Ode to the West Wind

Ode to the West Wind
By Percy Shelley

Link to text:http://www.rc.umd.edu/rchs/reader/westwind.html

Although this poem is titled as an ode to the wind, Shelley is actually describing the poet's role as an instrument for moral and political change. In describing the wind, he discusses how he wishes his words could be swept around the world like the wind blows. He also goes into great depth describing how the wind effects all of nature. The wind changes the seasons and weather, even changing things underwater. Shelley desires that sort of ability; he wants to have that sort of wide-ranging effect on people.

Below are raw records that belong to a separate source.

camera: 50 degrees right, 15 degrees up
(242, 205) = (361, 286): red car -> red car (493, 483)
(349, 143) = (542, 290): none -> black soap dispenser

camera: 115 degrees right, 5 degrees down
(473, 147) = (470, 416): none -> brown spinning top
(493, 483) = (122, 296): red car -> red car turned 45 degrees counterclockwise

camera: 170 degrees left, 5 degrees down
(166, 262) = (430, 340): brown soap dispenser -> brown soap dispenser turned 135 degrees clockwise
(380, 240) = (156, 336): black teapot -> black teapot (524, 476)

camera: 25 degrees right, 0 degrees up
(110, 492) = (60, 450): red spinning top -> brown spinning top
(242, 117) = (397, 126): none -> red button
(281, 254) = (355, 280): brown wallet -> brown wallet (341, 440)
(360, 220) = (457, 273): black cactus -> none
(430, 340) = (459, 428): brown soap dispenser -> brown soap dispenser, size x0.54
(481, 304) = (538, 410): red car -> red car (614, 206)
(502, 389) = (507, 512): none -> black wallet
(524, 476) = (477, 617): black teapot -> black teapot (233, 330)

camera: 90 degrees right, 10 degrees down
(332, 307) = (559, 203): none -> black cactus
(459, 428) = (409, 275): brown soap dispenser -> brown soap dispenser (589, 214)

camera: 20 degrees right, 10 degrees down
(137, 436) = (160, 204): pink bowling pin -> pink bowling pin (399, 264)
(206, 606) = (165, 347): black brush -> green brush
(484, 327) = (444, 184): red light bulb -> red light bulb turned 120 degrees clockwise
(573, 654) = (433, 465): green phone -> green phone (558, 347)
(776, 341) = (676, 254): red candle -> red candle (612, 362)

The poet's ability to reach people was especially dear to Shelley, who was in self-imposed exile in Italy when he composed his poem. He spent the rest of his life away from England and found it difficult to reach a large English audience with his poetry. "Ode to the West Wind" is sort of a description of his life-long goal. England, in the throws of the Industrial Revolution, was constantly changing and modernizing. Shelley lamented not being able to shape this change in any substantial way from his Italian home.

So instead of being an ode to the west wind, this poem is actually about poets. Shelley was truly writing to change the world; he believed poetry had a transformative power. "Ode to the West Wind" is a cry asking for the ability to make the change he desired.